Rohit Sharma made his Test debut in 2013, making a wonderful 177 in Sachin Tendulkar’s farewell and following that up with a hundred in his second game at Mumbai. It seemed then that his rise to the top in whites was as inevitable as his limited-overs dominance, but after a series of failures he was left out, spending years in the wilderness before his re-call in 2019.

He returned to the side with the nickname “Hitman” after plundering stacks of runs against the white ball, most of them seemingly coming from hooks and pulls off a shorter length. The faith that Virat Kohli showed in Rohit after the latter’s shorter-form success was emphatically rewarded as he became the first Indian to score two hundreds in his first Test as an opener.

It has not been completely plain sailing since then, but as the second Test against England begins at Lord’s, Rohit has built a reputation and a role far beyond a tendency to put half-trackers away. He has reached his highest ever ICC rating in Test Cricket, 764, which has taken him to sixth place in the batting rankings and made him the highest-ranked opener in the world.
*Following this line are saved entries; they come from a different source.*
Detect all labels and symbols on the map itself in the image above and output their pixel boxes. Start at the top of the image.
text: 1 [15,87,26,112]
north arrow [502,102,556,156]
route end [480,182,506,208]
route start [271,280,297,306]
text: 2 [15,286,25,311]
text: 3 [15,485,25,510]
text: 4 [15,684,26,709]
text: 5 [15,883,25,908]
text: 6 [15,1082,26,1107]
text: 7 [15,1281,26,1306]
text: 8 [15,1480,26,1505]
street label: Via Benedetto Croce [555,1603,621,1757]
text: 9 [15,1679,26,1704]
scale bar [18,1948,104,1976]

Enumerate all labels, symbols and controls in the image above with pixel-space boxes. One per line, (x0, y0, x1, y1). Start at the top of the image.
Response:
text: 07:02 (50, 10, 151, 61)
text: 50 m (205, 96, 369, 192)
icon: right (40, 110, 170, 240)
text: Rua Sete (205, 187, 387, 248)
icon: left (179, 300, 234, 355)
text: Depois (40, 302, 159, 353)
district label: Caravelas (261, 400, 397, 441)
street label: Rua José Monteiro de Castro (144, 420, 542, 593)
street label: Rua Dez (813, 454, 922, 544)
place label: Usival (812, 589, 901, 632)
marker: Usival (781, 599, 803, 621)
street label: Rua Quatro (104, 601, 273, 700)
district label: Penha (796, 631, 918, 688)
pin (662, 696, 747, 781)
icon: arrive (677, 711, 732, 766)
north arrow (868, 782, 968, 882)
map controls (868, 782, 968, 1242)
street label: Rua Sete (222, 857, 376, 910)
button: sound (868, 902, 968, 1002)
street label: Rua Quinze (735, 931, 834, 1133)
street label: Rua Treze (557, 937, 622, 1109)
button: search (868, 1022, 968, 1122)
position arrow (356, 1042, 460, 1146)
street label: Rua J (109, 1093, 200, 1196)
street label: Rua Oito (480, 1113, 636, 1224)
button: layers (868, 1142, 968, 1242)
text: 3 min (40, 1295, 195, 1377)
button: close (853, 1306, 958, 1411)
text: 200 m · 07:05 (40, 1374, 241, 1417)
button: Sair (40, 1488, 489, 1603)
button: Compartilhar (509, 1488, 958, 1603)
Despite posting just 36 and 12 not out in the first Test at Trent Bridge, it was striking how much easier Rohit made opening against England’s great seamers than his recent predecessors have done. And despite the nature of that first-innings dismissal, he displayed great patience, a technique far simpler and more efficient than his England counterparts, and a suitability to the longest format that seems so improbable when he harks back to that “Hitman” reputation in coloured kit.